I don't mind at all having a nuclear power plant upriver not particularly far from my home. It makes the electricity rates here noticeably less expensive than in many other parts of the country. That plant has been operating harmlessly for about four decades now.
After edit: indeed, I prefer having a nuclear power plant (somewhat) nearby to having a coal-burning power plant equally upstream and nearby, and prefer both to living without inexpensive electricity.
As the other poster said, it's better than living next to a coal burning plant. The coal burning plant would actually release more radioactive material into the environment than a nuclear power plant would.
I’ve heard this before, but is there any reason to think that the issue goes beyond the fact that CO2 has a higher natural level of radiation than H2O?
incomplete combustion\plenty of other stuff in the ground in it(heavy metals etc.). The smoke is not just CO2.
Plus " sulfur dioxide (SO2) and nitrogen oxides (NOx) are the primary causes of acid rain. In the US, About 2/3 of all SO2 and 1/4 of all NOx comes from electric power generation that relies on burning fossil fuels like coal."
http://www.policyalmanac.org/environment/archive/acid_rain.s...
and acid rain causes a number of environmental problems.
Actually that's not quite right. (I was just talking to an engineer who services nuclear reactors for a living about this.) Most of the spent fuel rods are left sitting in storage pools ("wet storage") next to the reactor. What you refer to, cask ("dry") storage, is the other option, but is not as prevalent due to cost and opposition to storing nuclear waste outside. Ironically wet storage is the less safe of the two, because mechanical failure could result in the coolant boiling off, at which point radiation would be released into the air. Apparently this scenario is outlined in one of those Discovery channel, "What would the world be like without humans" shows.
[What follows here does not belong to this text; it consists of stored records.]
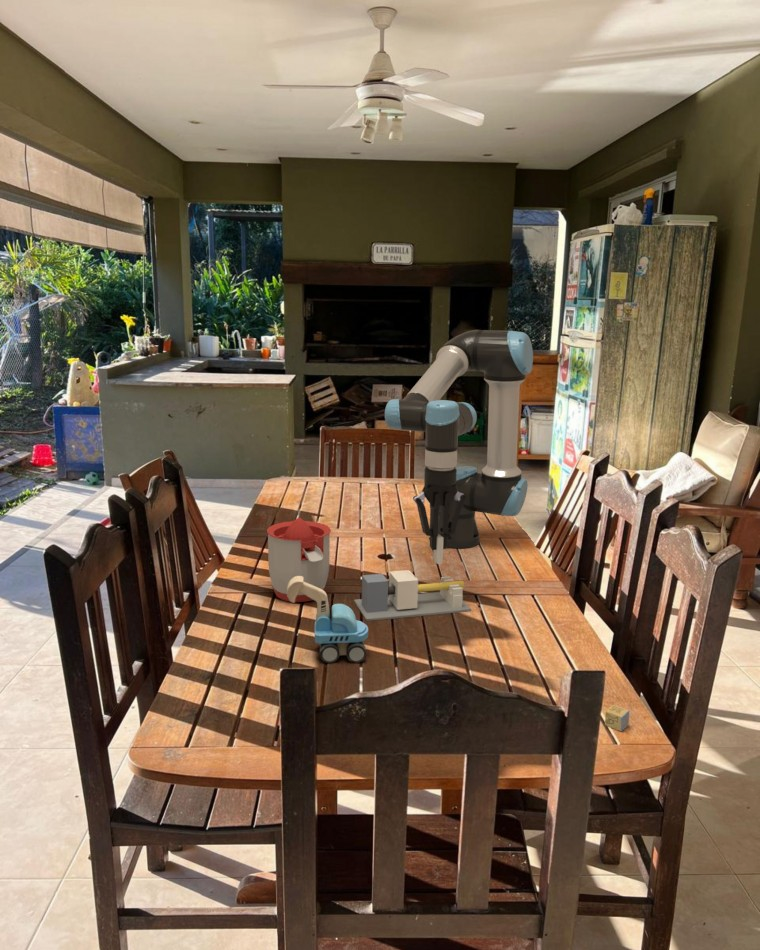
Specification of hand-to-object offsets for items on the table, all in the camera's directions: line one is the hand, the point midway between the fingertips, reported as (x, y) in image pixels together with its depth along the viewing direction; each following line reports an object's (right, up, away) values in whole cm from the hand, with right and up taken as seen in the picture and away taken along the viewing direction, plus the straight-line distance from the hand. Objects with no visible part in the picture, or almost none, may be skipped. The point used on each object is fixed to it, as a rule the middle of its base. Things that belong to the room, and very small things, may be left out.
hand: (437, 561), depth 183 cm
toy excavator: (-25, -17, -25) cm, 39 cm away
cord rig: (-6, -11, 0) cm, 13 cm away
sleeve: (-9, -10, -1) cm, 13 cm away
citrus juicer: (-34, -9, +6) cm, 35 cm away
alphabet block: (+28, -23, -50) cm, 62 cm away
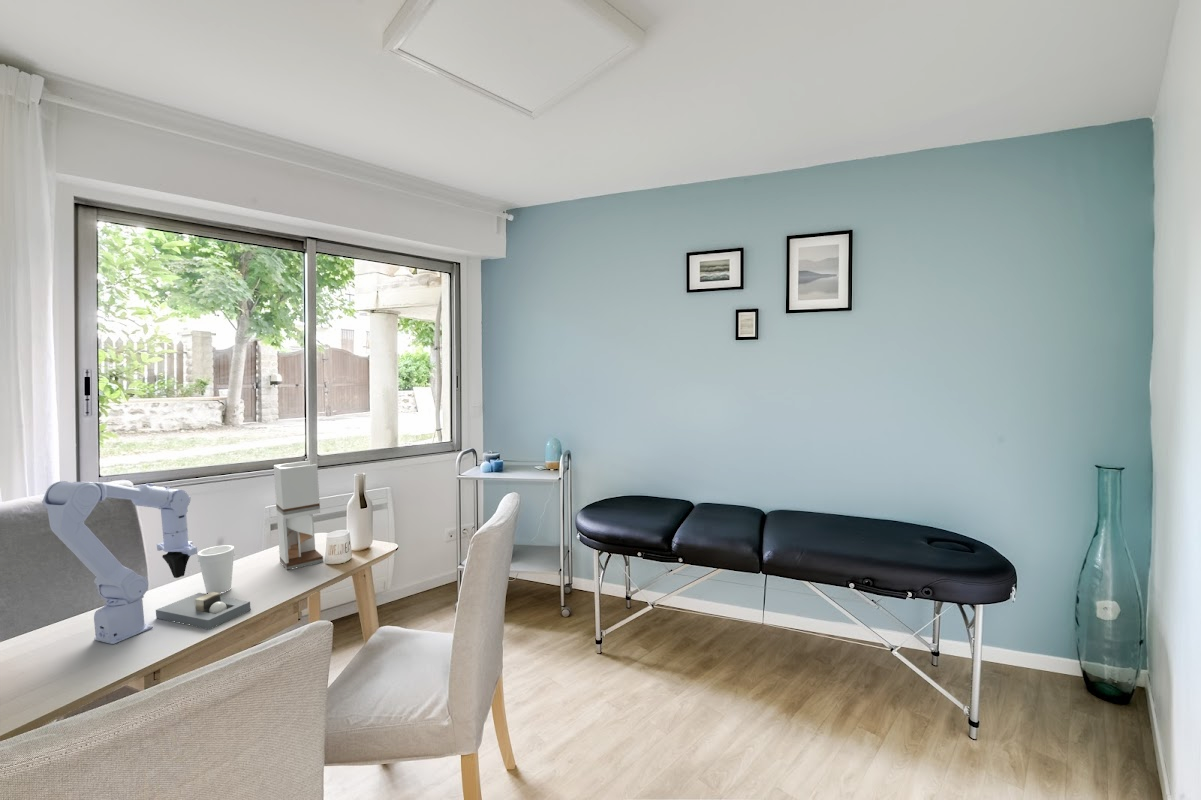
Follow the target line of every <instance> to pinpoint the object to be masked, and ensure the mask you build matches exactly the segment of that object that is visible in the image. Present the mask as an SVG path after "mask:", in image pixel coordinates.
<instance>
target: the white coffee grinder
mask: <svg viewBox="0 0 1201 800" xmlns="http://www.w3.org/2000/svg"><path fill="white" fill-rule="evenodd" d="M310 461H311V460H304V461H295V462H287V463H280V464H274V465H273V473H274V475H273V476H274V489H275V490H274V491H275V492H274V493H275V505H276V507H275V508H276V509H275V510H276V520H277V521H276V523H277V524H276V525H277V535H278V536H277V537H278V549H279V550H278V552H279V553H278V554H279V563H280V562H281V563H282V564H283V565H282V564H281V563H280V564H281V565H282V566H283V568H284V569H285V568H286V569H291V570H293V569H292V568H295V569H297V568H296V567H299V568H303V567H302V566H304V567H307V566H306V565H308V566H311V564H312V565H317V564H320V562H321V563H324V556H323V555H322V554H321V553H320V552H319V551H317V550H316V542H315V541H316V540H315V539H316V538H315V524H314V523H315V520H314V515H315V514H320V513H321V507H320V506H321V505H320V502H321V501H320V491H319V489H320V488H319V487H320V485H319V476H318V475H319V473H318V472H319V470H318V464H317V463H314V464H311V462H310ZM286 569H285V570H286Z"/></svg>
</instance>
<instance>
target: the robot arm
mask: <svg viewBox="0 0 1201 800" xmlns="http://www.w3.org/2000/svg"><path fill="white" fill-rule="evenodd" d="M106 498H112V499H120V500H130V501H131V502H132V504H133V505H134V506H137V507H146V508H154V509H158V510H160V517H161V527H162V538H163V539H162V540H163V542H159V543H156V551H163V552H166V554H162V555H161V557H162V559H163V560H164V561H165V562H166V564H167V565H168V566H169V569H170V572H171V573H172V577H173V578H175V579H179V578H181V577H184V576H185V573H186V569H187V565H188V562H189V560H190V557H191V556H195V555H198V547H197V546H194V545H193V540H192V541H190V540H189V531H188V518H187V514H188V507H189V505H190V504H191V500H192V499H191V496H189V494H188V493H187V492H186V491H185V490H183V489H171V487H170V486H164V487H160V486H155V483H151V482H150V483H149V482H148V483H147V482H146V483H145V484H140V485H138V486H137V487H132V486H126V485H121V484H115V483H109V482H99V481H98V482H97V481H71V482H69V481H65V480H64V481H63V480H62V481H61V480H60V481H57V482H56V481H55V483H52V484H51V485H49V487H48V488H47V489H46V491H45V494H44V496H43V498H42V501H41V503H42V504H43V506H44V507H45V508H46V512H47V516H48V523H49V527H50V530H51V532H52V533H54V535H55V536H56V537H58V540H60V541H61V542H62V543H63V544H64V545H65V547H66V548H68V549H69V550H70V552H72V553H73V554H74V555H75V556H76V558H77V559H78V560H79V561H80V562H81V563H82V564H83V565H84V566H85V567H86V568H87V569H88V570H89V571H90V572H91V573H92V575H94V576H95V578H94V580H93V583H94V584H95V585H96V587H97V592H98V595H99V596H100V597H102V598H104V603H106V604H105V605H103V606H102V607H101V608H98V609H97V610H96V611H95V612H94V615H93V623H94V630H95V631H94V632H95V637H94V638H93V640H94V641H98V642H101V643H102V642H103V643H107V644H110V645H115V644H117V643H119V642H122V641H124V640H126V639H129V638H132V637H134V636H137V635H138V634H141V633H143V632H146V631H148V630H150V629H153V627H154V625H150V624H147V623H146V624H145V615H144V604H143V602H144V601H143V598H144V597H145V596H144V595H145V594H146V592H147V591H148V589H149V580H148V579H147V578H146V576H144V575H139V574H137V573H136V572H135V571H134V570H132V569H130V568H128V567H126V566H124V565H122V563H121V562H120V561H119V559H117V558H116V557H115V555H114V554H112V552H111V551H110V550H109V549H108V548H107V547H106V545H104V544H103V543H102V541H101V540H100V539H99V538H98V537H97V535H95V534H94V533H93V531H92V530H91V529H90V528H89V527H88V526H87V525H86V524H85V521H86V520H87V518H88V517H89V516H90V514H92V511H93V510H94V509H95V507H96V506H97V504H98V503H99V501H101V502H102V501H104V500H105V499H106Z"/></svg>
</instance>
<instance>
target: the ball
mask: <svg viewBox="0 0 1201 800" xmlns="http://www.w3.org/2000/svg"><path fill="white" fill-rule="evenodd" d="M226 609H227V606H226V604H225V603H224V602H215V603H214V604H212V605H211V607H210V609H209V612H210V613H212V614H217V613H219V612H222V611H224V610H226Z"/></svg>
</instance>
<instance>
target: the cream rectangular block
mask: <svg viewBox="0 0 1201 800" xmlns="http://www.w3.org/2000/svg"><path fill="white" fill-rule="evenodd" d="M205 594H206V595H204V596H201V597H199V598H196V599H195V607H196V610H201V611H204V610H207V609H209V608H210V607H211V605H212V604H214V603H215V602H221V599H220V596H221V594H220V593H216V592H211V593H209V594H207V593H205Z"/></svg>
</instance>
As I recall, wet and dry storage are not mutually exclusive. The usual scheme is to let the waste sit in wet storage until the shorter-lived isotopes have decayed away and the waste has become cool enough to move to dry cask storage.
After edit: indeed, I prefer having a nuclear power plant (somewhat) nearby to having a coal-burning power plant equally upstream and nearby, and prefer both to living without inexpensive electricity.